Tessalon Liquid Cough Capsules For Kids Warning By FDA

The FDA is warning that Tessalon (benzonatate) liquid capsules can have serious and sometimes fatal consequences for children under 10 years of age who ingest them accidentally. The medication should be kept in child-proof containers and out of the reach of children.

Tessalon is approved for the relief of cough symptoms in patients aged ten years or more. The FDA (Food and Drug Administration) warns that younger children may be attracted to it because of its round, liquid-filled gelatin capsule, giving it a candy-like appearance.

Tessalon’s safety and effectiveness for children under 10 has not been established, the Agency adds.

Carol Holquist, R.Ph., director of FDA’s Division of Medication Error Prevention and Analysis, said:

“Benzonatate should be kept in a child-resistant container and stored out of reach of children. The FDA encourages health care professionals to talk with their patients and those caring for children about the risk of accidental ingestion or overdose.”
Seven cases of accidental ingestion among children under ten years of age have been reported since 1982, according to the Agency’s Adverse Event Reporting System database. Five of them, all aged up to two years, died. A child under two only needs to ingest one or two benzonatate capsules for the risk of death to become a reality.

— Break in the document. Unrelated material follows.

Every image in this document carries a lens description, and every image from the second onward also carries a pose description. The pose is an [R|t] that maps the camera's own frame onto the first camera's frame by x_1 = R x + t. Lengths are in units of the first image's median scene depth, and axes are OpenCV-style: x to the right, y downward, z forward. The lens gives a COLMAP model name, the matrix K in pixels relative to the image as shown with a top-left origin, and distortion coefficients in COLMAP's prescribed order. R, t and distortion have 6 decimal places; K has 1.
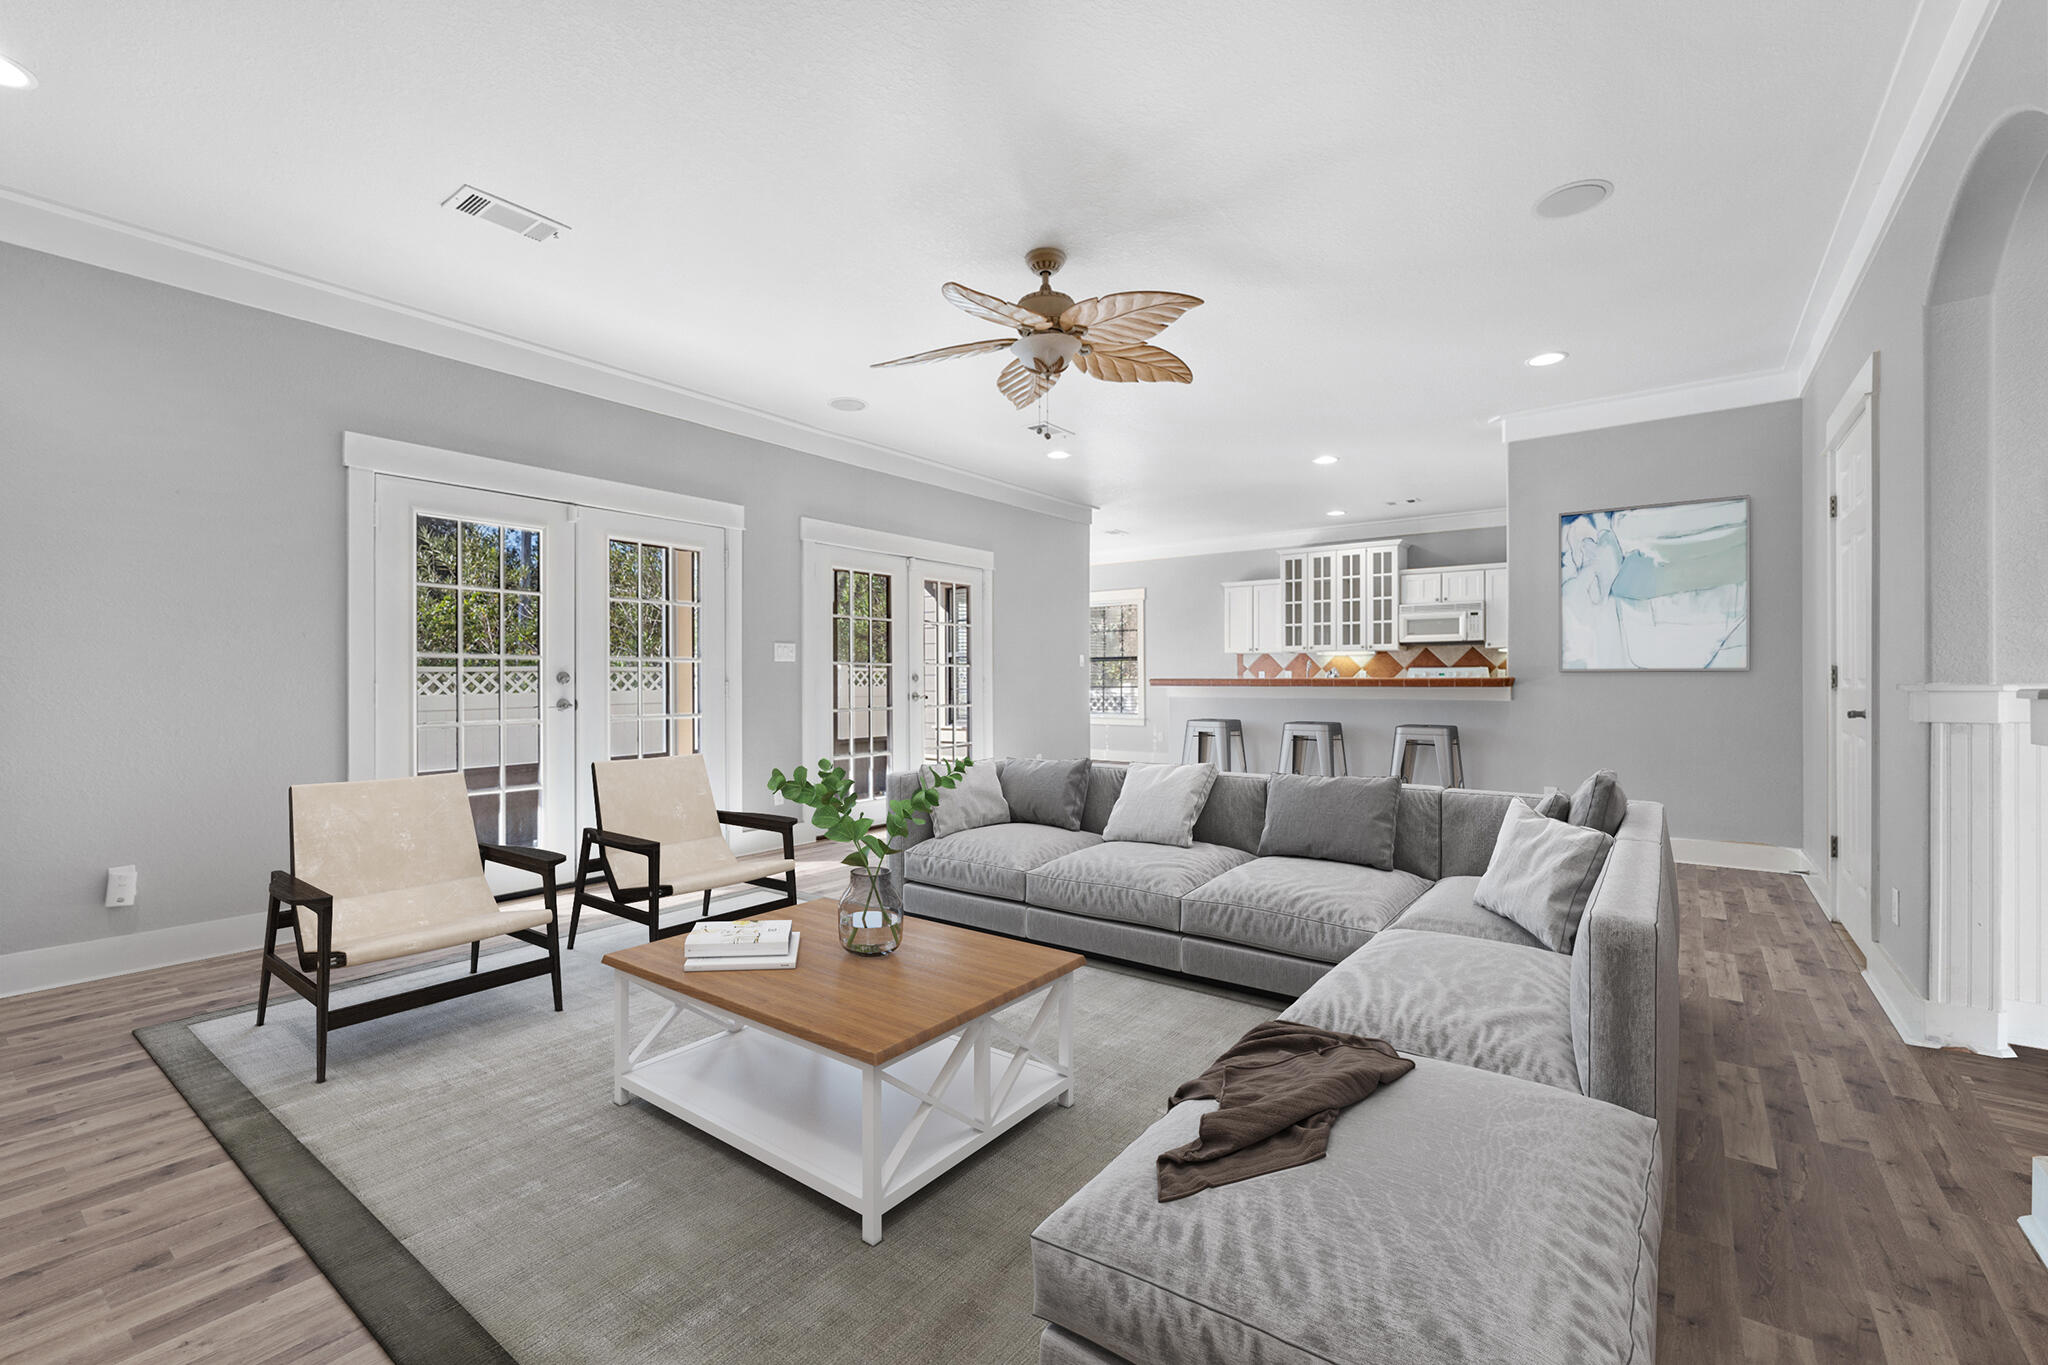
lens RADIAL K [[870.8, 0, 1025.0], [0, 870.8, 678.1], [0, 0, 1]] dist [-0.004667, -0.000758]
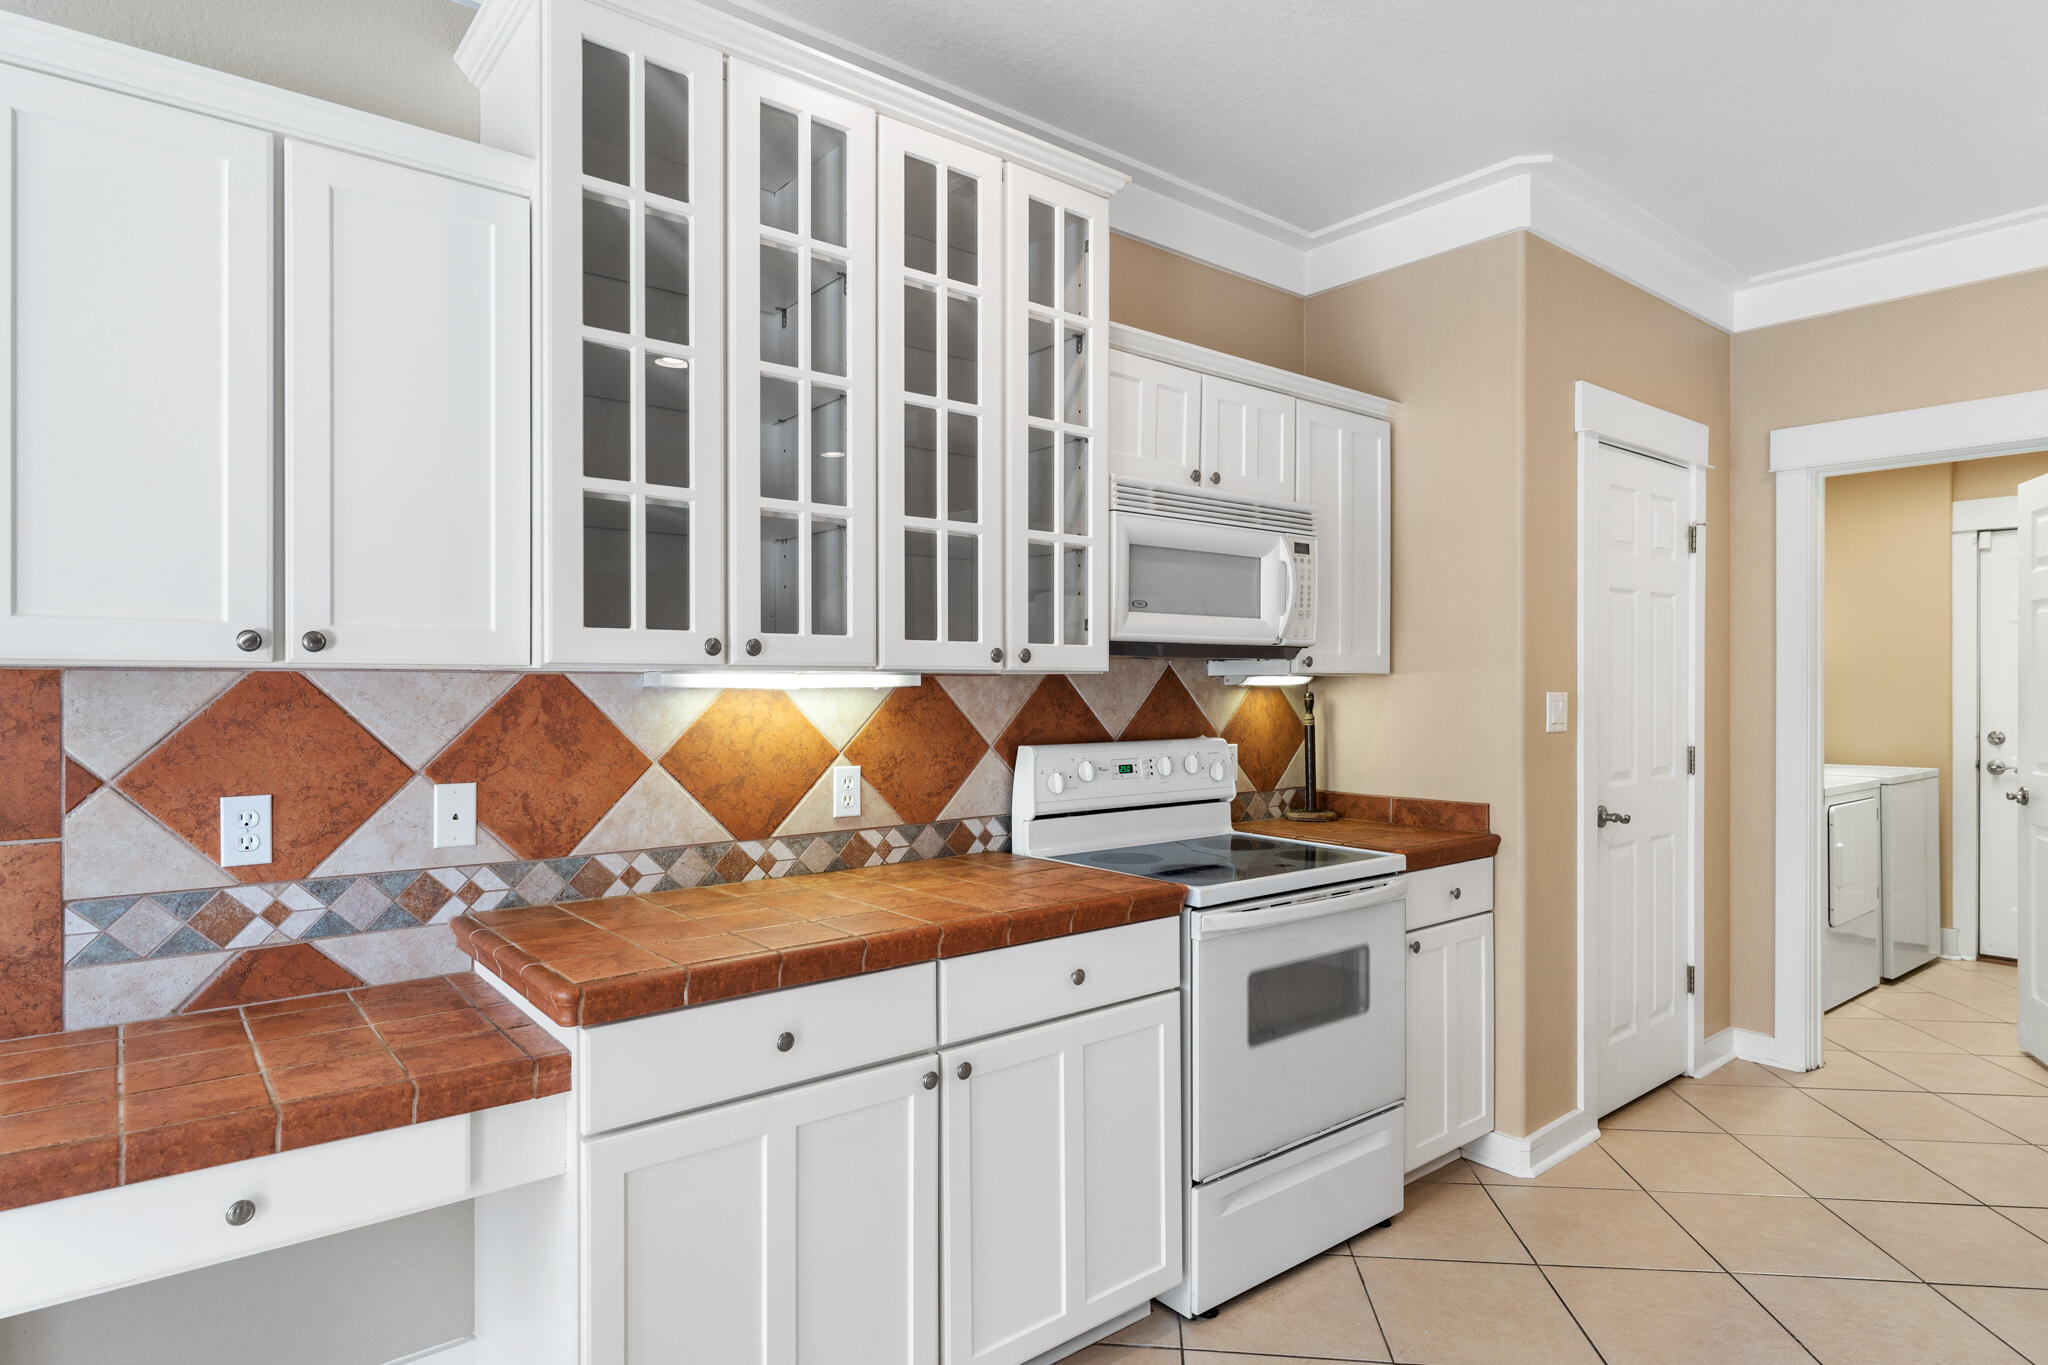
lens RADIAL K [[1110.2, 0, 1021.6], [0, 1110.2, 681.8], [0, 0, 1]] dist [0.002342, 0.000120]
pose [[0.247238, -0.006444, 0.968933, 0.142108], [0.000557, 0.999979, 0.006508, -0.030422], [-0.968955, -0.001070, 0.247236, 0.913028]]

The following adverse events were reported form overdosed children – convulsions, coma, and cardiac arrest.

Within 15 to 20 minutes of taking the medication an overdosed child will have signs and symptoms. Some of the children who died, did so within hours of accidentally taking the medication.

A new Warning and Precaution section is being added to the benzonatate drug label. The aim is to warn doctors and other health care professionals about the dangers of accidental overdosing and ingestion among younger children.

Health care professionals and consumers alike are being encouraged to report adverse side effects or medication errors related to benzonatate use, to the FDA’s MedWatch Adverse Event Reporting program.